In terms of the execution time of the algorithm, as for TSAC, RANSAC, and PROSAC, which are resampling-based methods, their execution times are directly related to the numbers of iterations, while the execution times of LPM, GMS, and GTM are fixed. The average execution times of TSAC, RANSAC, PROSAC, LPM, GMS, and GTM are 0.333, 0.315, 0.296, 0.245, 0.415, and 0.601 s, respectively. TSAC is about 5% slower than RANSAC, and 12% slower than PROSAC. This is because our method includes the time of triangulation and the calculation of the cross, in addition to the process of iteration. Therefore, our method can adapt to applications where RANSAC and PROSAC can be used, with a better performance.
Therefore, our method not only works well in remote-sensing applications, but it is also a good approach to the broader image processing of computer vision, e.g., the pose estimation, biometrics.

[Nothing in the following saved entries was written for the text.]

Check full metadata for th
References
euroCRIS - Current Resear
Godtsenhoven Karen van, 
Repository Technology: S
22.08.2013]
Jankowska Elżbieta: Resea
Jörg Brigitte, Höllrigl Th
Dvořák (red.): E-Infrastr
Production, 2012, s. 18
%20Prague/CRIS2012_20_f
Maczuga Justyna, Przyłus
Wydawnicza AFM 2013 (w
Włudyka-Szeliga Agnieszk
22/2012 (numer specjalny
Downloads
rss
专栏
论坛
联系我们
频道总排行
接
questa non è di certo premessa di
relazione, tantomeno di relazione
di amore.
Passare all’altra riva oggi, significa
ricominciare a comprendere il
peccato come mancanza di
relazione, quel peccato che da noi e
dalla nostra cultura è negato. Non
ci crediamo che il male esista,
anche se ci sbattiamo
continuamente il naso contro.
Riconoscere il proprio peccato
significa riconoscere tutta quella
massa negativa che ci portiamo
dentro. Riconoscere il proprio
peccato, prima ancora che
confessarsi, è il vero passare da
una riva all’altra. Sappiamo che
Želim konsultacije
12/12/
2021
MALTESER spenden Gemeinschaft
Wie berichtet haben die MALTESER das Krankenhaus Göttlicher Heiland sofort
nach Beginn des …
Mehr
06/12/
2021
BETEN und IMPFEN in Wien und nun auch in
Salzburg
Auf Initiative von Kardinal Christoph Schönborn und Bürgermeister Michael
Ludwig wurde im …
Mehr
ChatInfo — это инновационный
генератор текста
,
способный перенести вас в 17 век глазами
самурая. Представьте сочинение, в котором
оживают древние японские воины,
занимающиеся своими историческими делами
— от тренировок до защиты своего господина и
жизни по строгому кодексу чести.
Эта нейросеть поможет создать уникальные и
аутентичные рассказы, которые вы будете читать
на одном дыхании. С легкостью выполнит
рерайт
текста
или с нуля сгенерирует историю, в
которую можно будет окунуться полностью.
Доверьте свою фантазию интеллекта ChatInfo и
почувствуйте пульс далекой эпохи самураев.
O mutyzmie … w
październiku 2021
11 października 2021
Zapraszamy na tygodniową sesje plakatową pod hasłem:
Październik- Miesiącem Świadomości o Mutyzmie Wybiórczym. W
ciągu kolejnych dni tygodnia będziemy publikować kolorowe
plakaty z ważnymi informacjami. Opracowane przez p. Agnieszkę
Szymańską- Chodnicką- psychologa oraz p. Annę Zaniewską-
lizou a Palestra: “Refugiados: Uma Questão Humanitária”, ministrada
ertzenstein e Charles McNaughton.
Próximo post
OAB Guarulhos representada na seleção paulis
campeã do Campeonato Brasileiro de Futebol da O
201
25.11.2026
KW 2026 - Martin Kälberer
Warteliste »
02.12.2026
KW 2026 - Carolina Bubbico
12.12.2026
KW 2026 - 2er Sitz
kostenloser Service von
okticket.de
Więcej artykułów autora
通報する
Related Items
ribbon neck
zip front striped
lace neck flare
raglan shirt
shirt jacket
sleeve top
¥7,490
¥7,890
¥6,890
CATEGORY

However, our method, TSAC, will lose effectiveness when the error of mismatched points is so small that the topological network structure does not change. In this case, the mismatches cannot be detected from the cross status of the edges, so our method will fail when calculating the mismatching probability. Assuming that all mismatches have such small errors, in this case, the probability of mismatches calculated for all pairs of points is similar, and the result is the same as for RANSAC.
5. Conclusions
In this paper, a robust method, called TSAC, for the mismatching removal of feature-point matching is proposed. It calculates the mismatching probability on the basis of feature-point triangular topology, and it imports this probability into the random process of the RANSAC so that the mismatches can be detected and removed. The experimental results demonstrate that TSAC can not only improve the correct rate, but can also enhance the precision, especially in situations where there are high ratios of mismatching. Therefore, TSAC has the potential to work in various and complex applications.
As TSAC has achieved good results in the improvement of the RANSAC algorithm, it can also be used to improve some of the methods of RANSAC, such as MLESAC (maximum likelihood sampling consensus), etc. It is also applicable to some regression-based methods, where each matching point can be weighted by the process of the least squares method so that the model will be less affected by the points with large errors.